- _Material provided_:

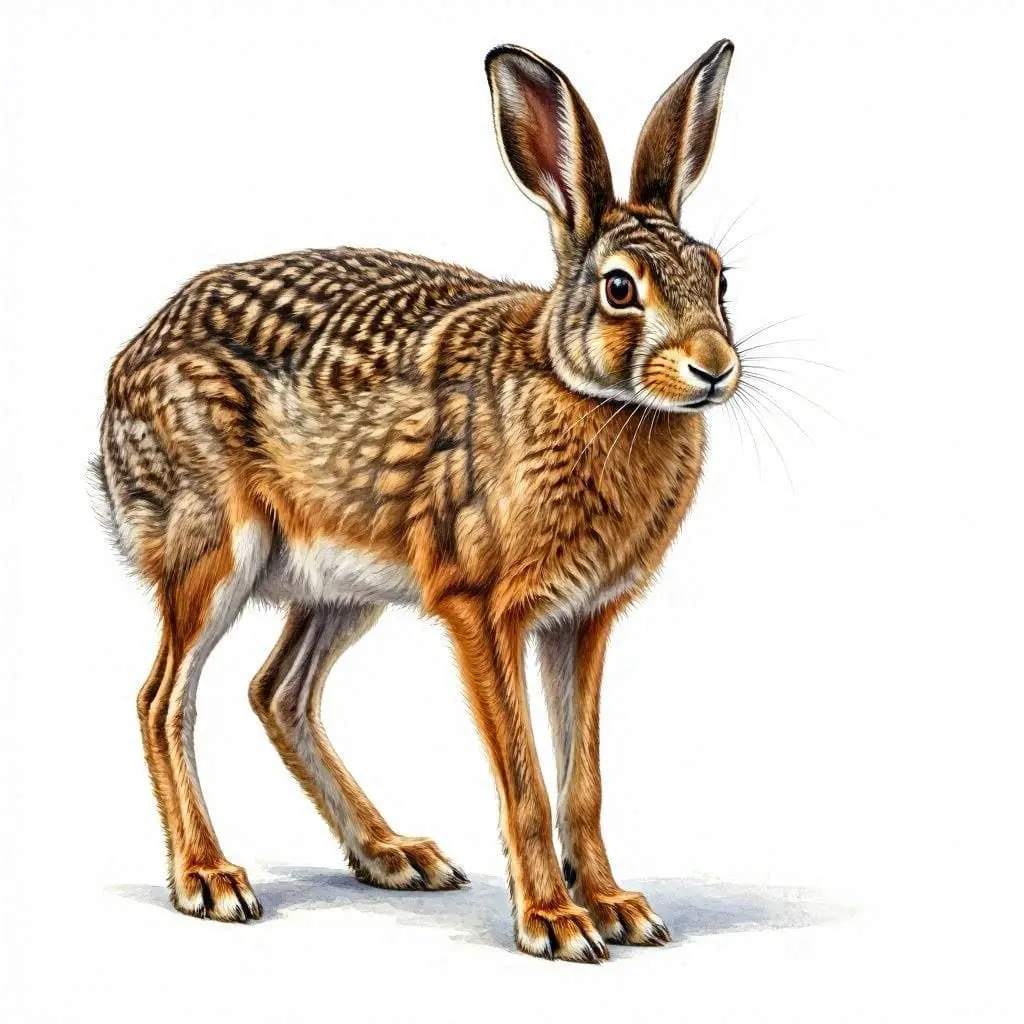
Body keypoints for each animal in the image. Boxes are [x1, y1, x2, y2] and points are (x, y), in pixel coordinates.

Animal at [94, 38, 740, 962]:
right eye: (621, 289)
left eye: (722, 280)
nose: (713, 368)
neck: (579, 385)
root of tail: (122, 373)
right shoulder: (481, 608)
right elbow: (525, 780)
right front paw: (556, 926)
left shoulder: (583, 619)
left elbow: (583, 782)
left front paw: (619, 908)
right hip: (216, 549)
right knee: (164, 700)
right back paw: (209, 879)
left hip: (344, 586)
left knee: (277, 693)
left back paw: (392, 854)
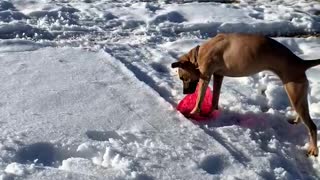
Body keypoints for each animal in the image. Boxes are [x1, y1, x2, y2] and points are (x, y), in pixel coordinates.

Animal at [172, 33, 320, 157]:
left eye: (182, 78)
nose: (185, 92)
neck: (199, 53)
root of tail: (301, 62)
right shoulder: (218, 76)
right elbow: (215, 99)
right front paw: (208, 113)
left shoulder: (205, 77)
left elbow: (199, 100)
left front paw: (192, 113)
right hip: (298, 95)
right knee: (303, 115)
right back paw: (296, 121)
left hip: (294, 92)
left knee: (312, 126)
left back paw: (313, 149)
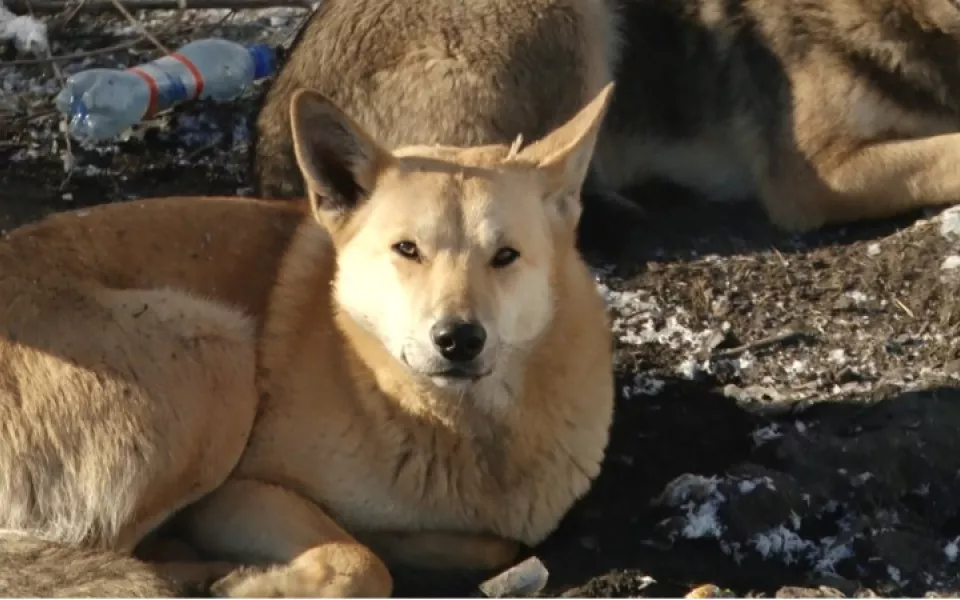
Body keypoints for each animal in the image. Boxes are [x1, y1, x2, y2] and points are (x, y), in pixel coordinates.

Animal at [0, 84, 616, 596]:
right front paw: (262, 584)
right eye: (407, 249)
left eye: (506, 256)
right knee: (106, 553)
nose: (458, 339)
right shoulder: (237, 492)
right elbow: (361, 561)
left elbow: (487, 544)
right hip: (216, 348)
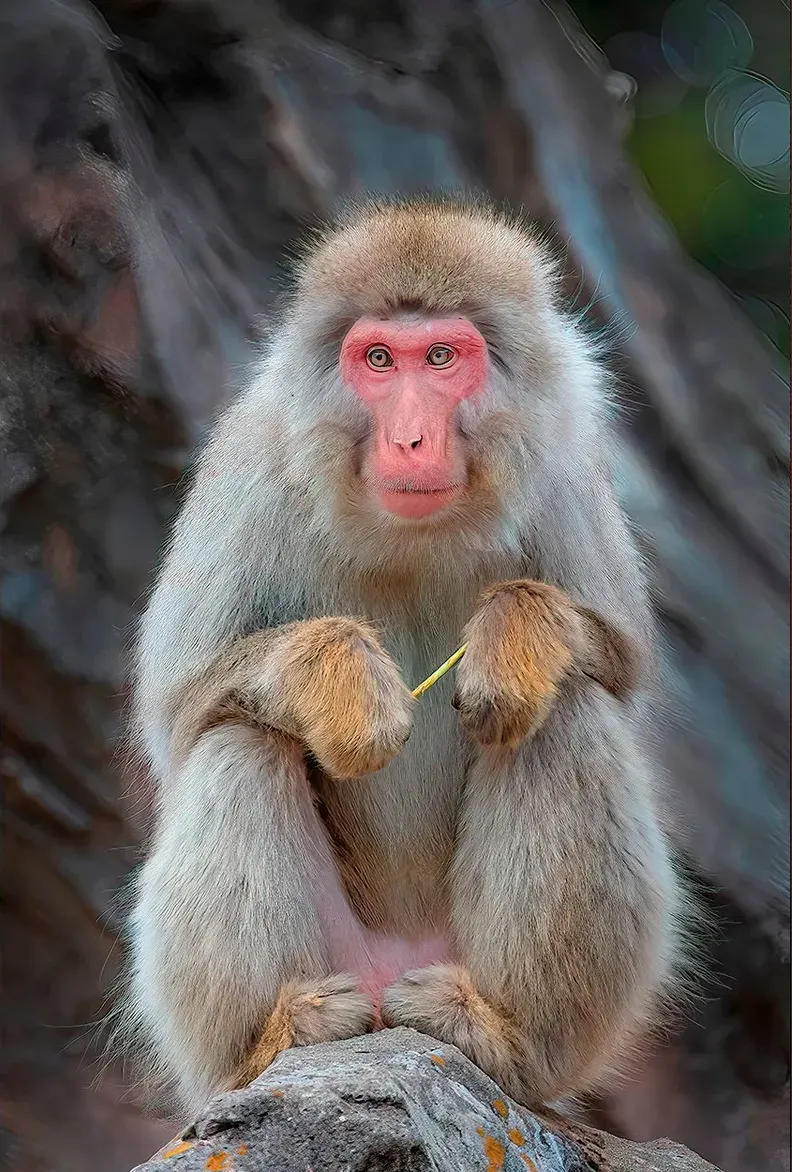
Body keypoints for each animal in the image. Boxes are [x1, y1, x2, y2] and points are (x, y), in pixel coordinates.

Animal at [125, 196, 689, 1116]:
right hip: (330, 970)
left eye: (443, 357)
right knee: (240, 740)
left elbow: (618, 664)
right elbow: (180, 711)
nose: (413, 439)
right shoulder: (252, 463)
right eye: (380, 360)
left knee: (564, 712)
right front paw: (339, 680)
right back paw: (277, 1037)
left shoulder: (568, 458)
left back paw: (501, 1035)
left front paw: (517, 637)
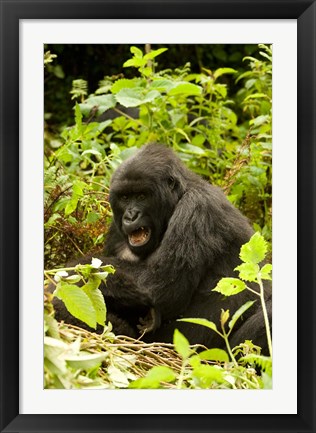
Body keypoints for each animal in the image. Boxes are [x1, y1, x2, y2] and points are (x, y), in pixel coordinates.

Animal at [51, 143, 272, 352]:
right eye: (124, 198)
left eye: (141, 196)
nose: (131, 216)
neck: (179, 196)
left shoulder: (197, 208)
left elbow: (158, 285)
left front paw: (68, 274)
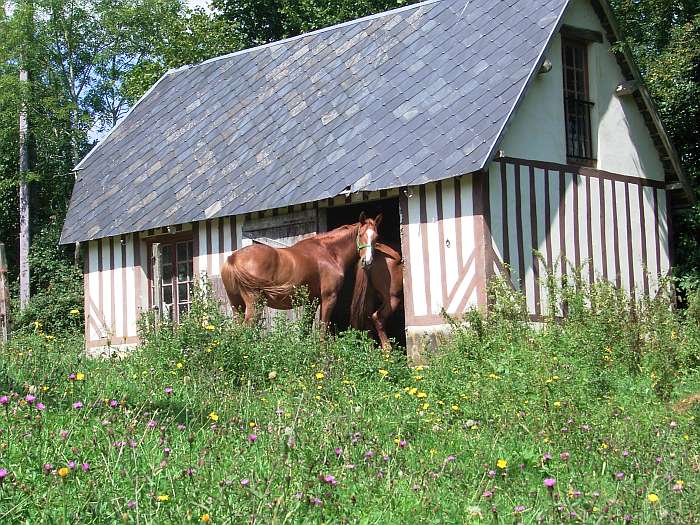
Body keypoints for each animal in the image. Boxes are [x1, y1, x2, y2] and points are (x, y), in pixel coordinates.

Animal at [221, 213, 383, 328]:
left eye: (376, 237)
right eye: (361, 235)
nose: (367, 261)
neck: (329, 252)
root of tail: (233, 258)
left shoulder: (312, 301)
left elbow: (305, 329)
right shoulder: (328, 298)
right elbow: (322, 329)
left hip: (237, 305)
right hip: (254, 304)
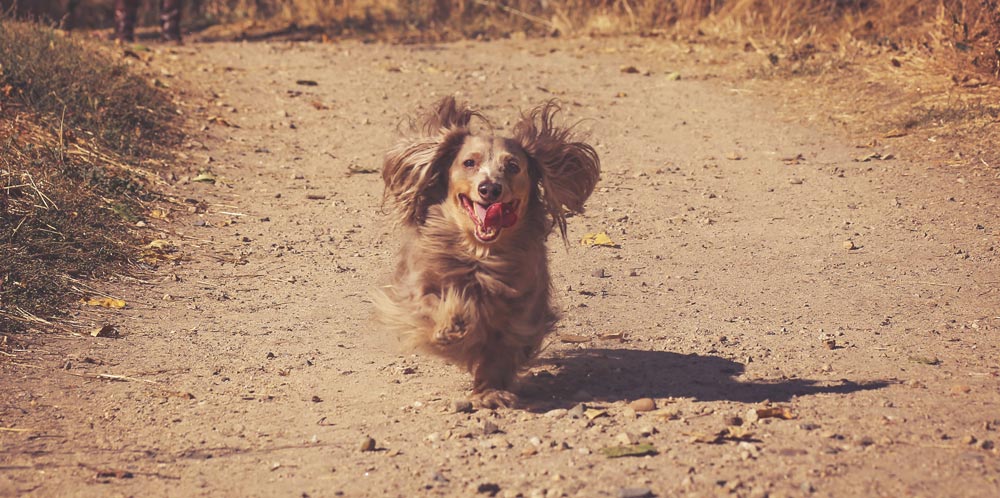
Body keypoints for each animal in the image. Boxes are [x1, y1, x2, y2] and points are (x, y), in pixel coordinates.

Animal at [374, 97, 592, 408]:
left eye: (513, 166)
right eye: (469, 162)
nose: (490, 188)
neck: (479, 256)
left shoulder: (520, 311)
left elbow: (500, 351)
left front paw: (491, 391)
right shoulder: (414, 291)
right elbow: (430, 303)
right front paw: (453, 321)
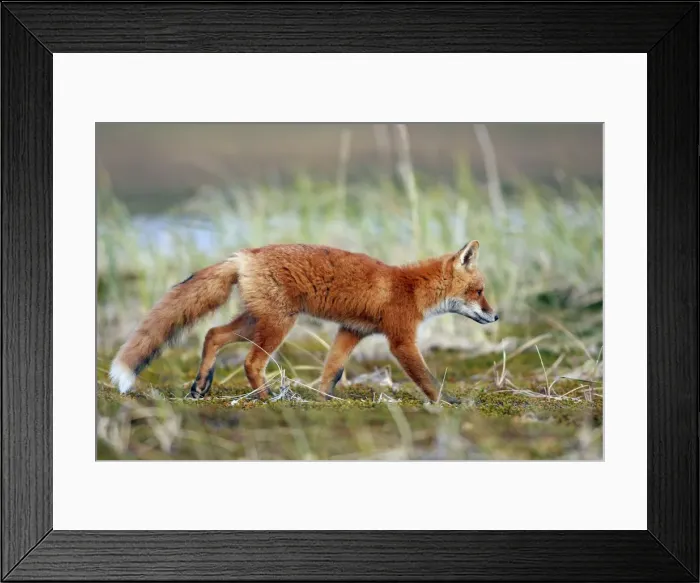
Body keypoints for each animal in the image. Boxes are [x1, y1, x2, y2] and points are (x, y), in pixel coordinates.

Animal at [109, 240, 498, 404]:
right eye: (479, 291)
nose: (496, 315)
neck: (411, 288)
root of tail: (244, 255)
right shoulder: (401, 339)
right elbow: (427, 378)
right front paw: (448, 403)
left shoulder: (351, 331)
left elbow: (332, 370)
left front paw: (324, 400)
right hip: (278, 325)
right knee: (251, 363)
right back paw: (267, 398)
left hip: (256, 320)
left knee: (213, 334)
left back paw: (201, 385)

- _Task directions_:
Restate every entry above word for word; no picture belongs in the copy.

- _Expected output_:
Body keypoints for each animal in the image. Boxes are [x1, y1, x2, y2] and points are (x, y), in pixel coordinates.

Animal at [94, 38, 740, 962]:
right eye: (621, 289)
left eye: (722, 280)
nose: (713, 368)
neck: (579, 385)
root of tail: (122, 373)
right shoulder: (481, 608)
right elbow: (525, 780)
right front paw: (556, 926)
left shoulder: (583, 619)
left elbow: (583, 782)
left front paw: (619, 908)
right hip: (216, 549)
right knee: (164, 700)
right back paw: (209, 879)
left hip: (344, 586)
left knee: (277, 693)
left back paw: (392, 854)
Body keypoints for each animal in the image. Boxes are [x1, y1, x2, y2] and points are (x, y), in pixel coordinates.

Animal at [172, 33, 320, 157]:
left eye: (182, 78)
nose: (185, 92)
neck: (199, 53)
root of tail: (301, 62)
right shoulder: (218, 76)
right elbow: (215, 99)
right front paw: (208, 113)
left shoulder: (205, 77)
left elbow: (199, 100)
left front paw: (192, 113)
right hip: (298, 95)
right knee: (303, 115)
right back paw: (296, 121)
left hip: (294, 92)
left knee: (312, 126)
left back paw: (313, 149)
Body keypoints for each animal in the image. Boxes are [x1, y1, x2, y2] and points are (x, y), in pixel coordinates.

Animal at [0, 84, 616, 596]:
right front paw: (262, 584)
right eye: (407, 249)
left eye: (506, 256)
right knee: (106, 553)
nose: (458, 339)
right shoulder: (237, 492)
right elbow: (361, 561)
left elbow: (487, 544)
right hip: (216, 348)
Body keypoints for each animal in the image. Boxes are [x1, y1, x2, y2] and points are (x, y), in pixel coordinates.

Animal at [125, 196, 689, 1116]:
right hip: (330, 970)
left eye: (443, 357)
right knee: (240, 740)
left elbow: (618, 664)
right elbow: (180, 711)
nose: (413, 439)
right shoulder: (252, 463)
right eye: (380, 360)
left knee: (564, 712)
right front paw: (339, 680)
right back paw: (277, 1037)
left shoulder: (568, 458)
left back paw: (501, 1035)
left front paw: (517, 637)
Body keypoints for each animal in the image. Boxes are [x1, y1, x2, y2] and points are (x, y), in pixel coordinates.

Animal at [51, 143, 272, 352]:
right eye: (124, 198)
left eye: (141, 196)
nose: (131, 216)
neck: (179, 196)
left shoulder: (197, 208)
left elbow: (158, 285)
left front paw: (68, 274)
Body keypoints for each animal in the image. Boxes are [x1, y1, x2, y2] and points are (x, y), in pixel coordinates.

Animal at [221, 213, 383, 328]:
left eye: (376, 237)
right eye: (361, 235)
nose: (367, 261)
neck: (329, 252)
root of tail: (233, 258)
left shoulder: (312, 301)
left elbow: (305, 329)
right shoulder: (328, 298)
right elbow: (322, 329)
left hip: (237, 305)
right hip: (254, 304)
Body keypoints for each animal in the image. Boxes are [x1, y1, x2, y2] and points are (x, y), in pixel coordinates.

Animal at [374, 97, 592, 408]:
left eye: (513, 166)
right eye: (469, 162)
nose: (490, 188)
neck: (479, 256)
left shoulder: (520, 311)
left elbow: (500, 351)
left front paw: (491, 391)
right shoulder: (414, 291)
right elbow: (430, 303)
right front paw: (453, 321)
Body keypoints for each animal in the image. Boxes are [x1, y1, x2, y2] and points are (x, y), in pixel coordinates.

Animal at [109, 240, 498, 404]:
right eye: (479, 291)
nose: (496, 315)
neck: (411, 288)
root of tail: (244, 255)
right shoulder: (401, 339)
right elbow: (427, 378)
right front paw: (448, 403)
left shoulder: (351, 331)
left elbow: (332, 370)
left front paw: (324, 400)
right hip: (278, 325)
right knee: (251, 363)
right back paw: (267, 398)
left hip: (256, 320)
left knee: (213, 334)
left back paw: (201, 385)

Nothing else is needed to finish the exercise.